The spacecraft has been monitoring Io’s volcanic activity from distances ranging from about 6,830 miles (11,000 kilometers) to over 62,100 miles (100,000 kilometers), and has provided the first views of the moon’s north and south poles. The spacecraft has also performed close flybys of Jupiter’s icy moons Ganymede and Europa.
Juno will again make an ultra-close flyby of Io on February 3, 2024, in which it will again come within about 930 miles (1,500 kilometers) of the surface.
“With our pair of close flybys in December and February, Juno will investigate the source of Io’s massive volcanic activity, whether a magma ocean exists underneath its crust, and the importance of tidal forces from Jupiter, which are relentlessly squeezing this tortured moon,” said Bolton.

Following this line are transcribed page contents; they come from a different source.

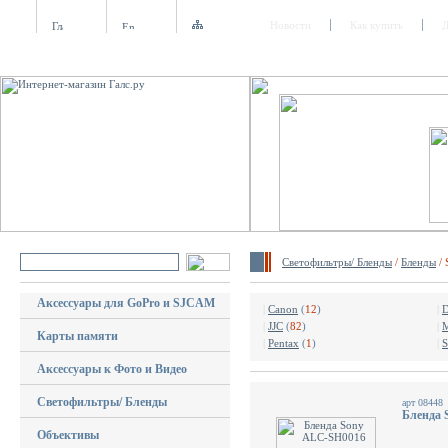
Новости
Как купить
Д
Светофильтры/ Бленды
/
Бленды
/ 
Аксессуары для GoPro и SJCAM
|
Canon
(
12
)
|
D
|
JJC
(
82
)
|
Карты памяти
|
Pentax
(
1
)
|
S
Аксессуары к Фото и Видео
Светофильтры/ Бленды
арт 08448
Бленда 
Объективы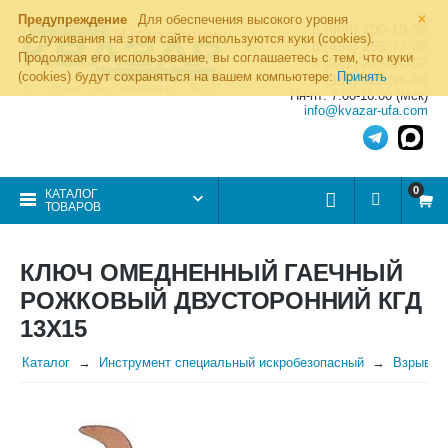
×
Предупреждение
Для обеспечения высокого уровня
8 (800) 700-19-50
обслуживания на этом сайте используются куки (cookies).
8 (495) 255-77-08
Продолжая его использование, вы соглашаетесь с тем, что куки
8 (347) 225-00-52
(cookies) будут сохраняться на вашем компьютере:
Принять
8 (986) 963-95-80
Пн-пт: 7.00-16.00 (Мск)
info@kvazar-ufa.com
0
КАТАЛОГ
ТОВАРОВ
КЛЮЧ ОМЕДНЕННЫЙ ГАЕЧНЫЙ
РОЖКОВЫЙ ДВУСТОРОННИЙ КГД
13Х15
Каталог
Инструмент специальный искробезопасный
Взрывоб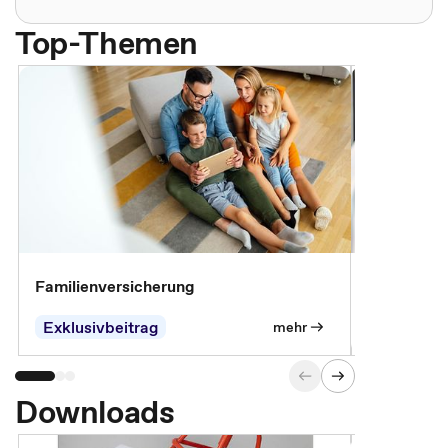
Top-Themen
Familienversicherung
Arbeitsunf
Entgeltfor
Exklusivbeitrag
Exklusivb
mehr
Downloads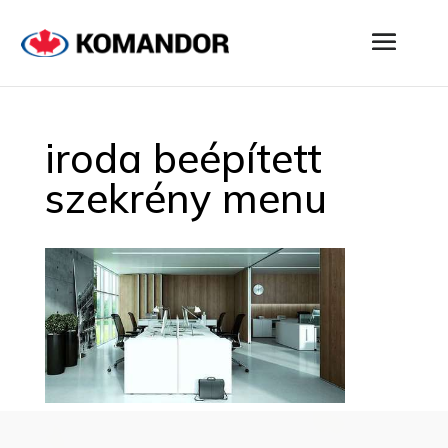
iroda beépített
szekrény menu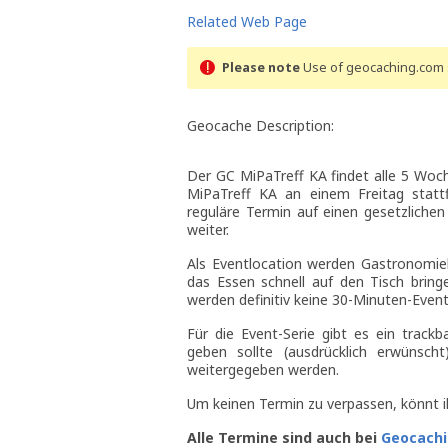
Related Web Page
Please note
Use of geocaching.com s
Geocache Description:
Der GC MiPaTreff KA findet alle 5 Woch
MiPaTreff KA an einem Freitag statt
reguläre Termin auf einen gesetzlichen
weiter.
Als Eventlocation werden Gastronomieb
das Essen schnell auf den Tisch bring
werden definitiv keine 30-Minuten-Event
Für die Event-Serie gibt es ein trac
geben sollte (ausdrücklich erwünsc
weitergegeben werden.
Um keinen Termin zu verpassen, könnt 
Alle Termine sind auch bei
Geocach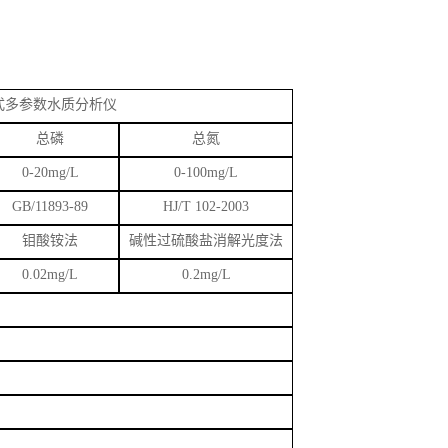
了操作等待时间。
加水样再经过消解即可进行检测。
式
多参数水质分析仪
总磷
总氮
0-20mg/L
0-100mg/L
GB/11893-89
HJ/T 102-2003
钼酸铵法
碱性过硫酸盐消解光度法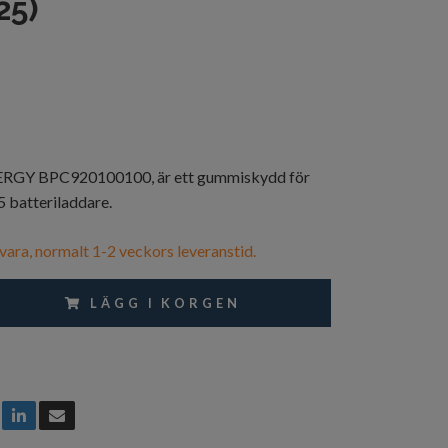
25)
GY BPC920100100, är ett gummiskydd för
 batteriladdare.
vara, normalt 1-2 veckors leveranstid.
LÄGG I KORGEN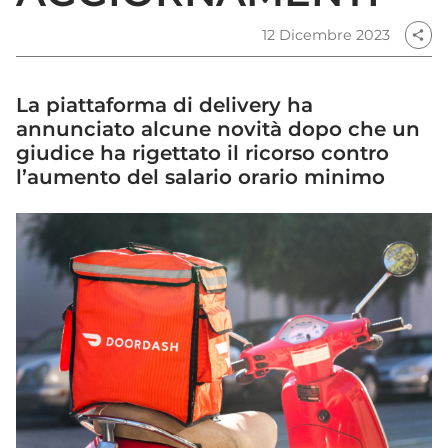
12 Dicembre 2023
share
La piattaforma di delivery ha
annunciato alcune novità dopo che un
giudice ha rigettato il ricorso contro
l’aumento del salario orario minimo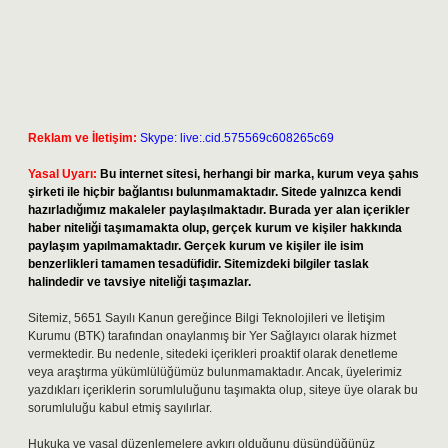
Reklam ve İletişim:
Skype: live:.cid.575569c608265c69
Yasal Uyarı:
Bu internet sitesi, herhangi bir marka, kurum veya şahıs
şirketi ile hiçbir bağlantısı bulunmamaktadır. Sitede yalnızca kendi
hazırladığımız makaleler paylaşılmaktadır. Burada yer alan içerikler
haber niteliği taşımamakta olup, gerçek kurum ve kişiler hakkında
paylaşım yapılmamaktadır. Gerçek kurum ve kişiler ile isim
benzerlikleri tamamen tesadüfidir. Sitemizdeki bilgiler taslak
halindedir ve tavsiye niteliği taşımazlar.
Sitemiz, 5651 Sayılı Kanun gereğince Bilgi Teknolojileri ve İletişim
Kurumu (BTK) tarafından onaylanmış bir Yer Sağlayıcı olarak hizmet
vermektedir. Bu nedenle, sitedeki içerikleri proaktif olarak denetleme
veya araştırma yükümlülüğümüz bulunmamaktadır. Ancak, üyelerimiz
yazdıkları içeriklerin sorumluluğunu taşımakta olup, siteye üye olarak bu
sorumluluğu kabul etmiş sayılırlar.
Hukuka ve yasal düzenlemelere aykırı olduğunu düşündüğünüz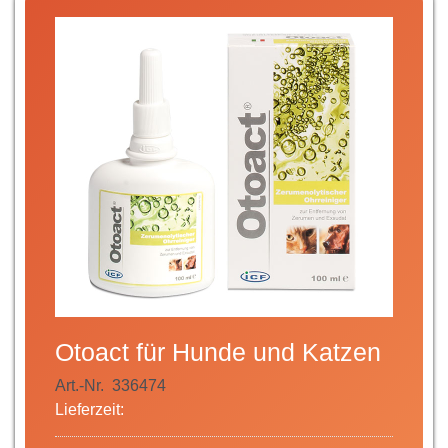
Otoact für Hunde und Katzen
Art.-Nr.
336474
Lieferzeit: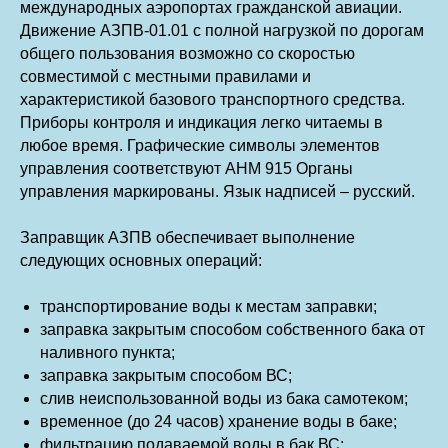
международных аэропортах гражданской авиации.
Движение АЗПВ-01.01 с полной нагрузкой по дорогам
общего пользования возможно со скоростью
совместимой с местными правилами и
характеристикой базового транспортного средства.
Приборы контроля и индикация легко читаемы в
любое время. Графические символы элементов
управления соответствуют AHM 915 Органы
управления маркированы. Язык надписей – русский.
Заправщик АЗПВ обеспечивает выполнение
следующих основных операций:
транспортирование воды к местам заправки;
заправка закрытым способом собственного бака от
наливного пункта;
заправка закрытым способом ВС;
слив неиспользованной воды из бака самотеком;
временное (до 24 часов) хранение воды в баке;
фильтрацию подаваемой воды в бак ВС;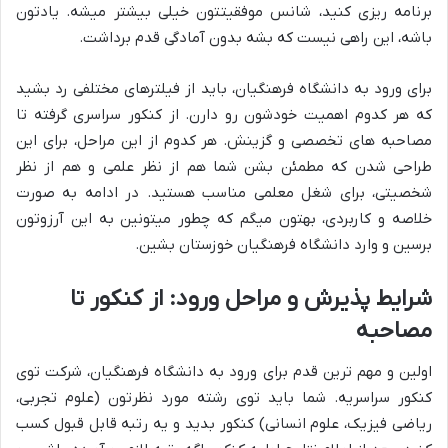
برنامه ریزی کنید، شانس موفقیتتون خیلی بیشتر میشه. یادتون
باشه، این راهی نیست که بشه بدون آمادگی قدم برداشت.
برای ورود به دانشگاه فرهنگیان، باید از فیلترهای مختلفی رد بشید
که هر کدوم اهمیت خودشون رو دارن. از کنکور سراسری گرفته تا
مصاحبه های تخصصی و گزینش. هر کدوم از این مراحل، برای این
طراحی شدن که مطمئن بشن شما هم از نظر علمی و هم از نظر
شخصیتی، برای شغل معلمی مناسب هستید. در ادامه به صورت
خلاصه و کاربردی، بهتون میگم که چطور میتونین به این آرزوتون
برسین و وارد دانشگاه فرهنگیان خوزستان بشین.
شرایط پذیرش و مراحل ورود: از کنکور تا
مصاحبه
اولین و مهم ترین قدم برای ورود به دانشگاه فرهنگیان، شرکت توی
کنکور سراسریه. شما باید توی رشته مورد نظرتون (علوم تجربی،
ریاضی فیزیک، علوم انسانی) کنکور بدید و یه رتبه قابل قبول کسب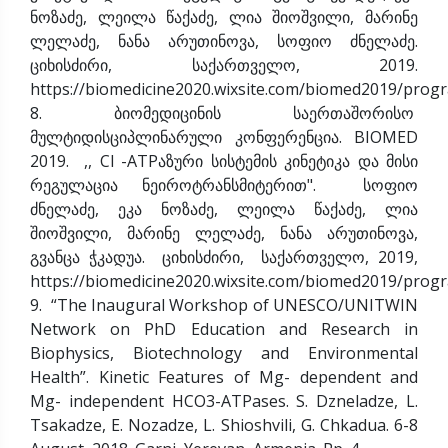
ნოზაძე, ლეილა წაქაძე, ლია შიოშვილი, მარინე
ლელაძე, ნანა არუთინოვა, სოფიო ძნელაძე.
ციხისძირი, საქართველო, 2019.
https://biomedicine2020.wixsite.com/biomed2019/pro
8. ბიომედიცინის საერთაშორისო
მულტიდისციპლინარული კონფერენცია. BIOMED
2019. ,, Cl -ATPაზური სისტემის კინეტიკა და მისი
რეგულაცია ნეიროტრანსმიტერით". სოფიო
ძნელაძე, ეკა ნოზაძე, ლეილა წაქაძე, ლია
შიოშვილი, მარინე ლელაძე, ნანა არუთინოვა,
გვანცა ჭკადუა. ციხისძირი, საქართველო, 2019,
https://biomedicine2020.wixsite.com/biomed2019/pro
9. “The Inaugural Workshop of UNESCO/UNITWIN
Network on PhD Education and Research in
Biophysics, Biotechnology and Environmental
Health”. Kinetic Features of Mg- dependent and
Mg- independent HCO3-ATPases. S. Dzneladze, L.
Tsakadze, E. Nozadze, L. Shioshvili, G. Chkadua. 6-8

All three cameras aboard Juno will be active during the Io flyby. The Jovian Infrared Auroral Mapper (JIRAM), which takes images in infrared, will be collecting the heat signatures emitted by volcanoes and calderas covering the moon’s surface. The mission’s Stellar Reference Unit (a navigational star camera that has also provided valuable science) will obtain the highest-resolution image of the surface to date. And the JunoCam imager will take visible-light colour images, informed NASA.
Juno, the solar-powered spacecraft, will also explore the ring system where some of the gas giant’s inner moons reside. However, the gravitational pull of Io on Juno during the December 30 flyby will reduce the spacecraft’s orbit around Jupiter from 38 days to 35 days. Juno’s orbit will drop to 33 days after the February 3 flyby.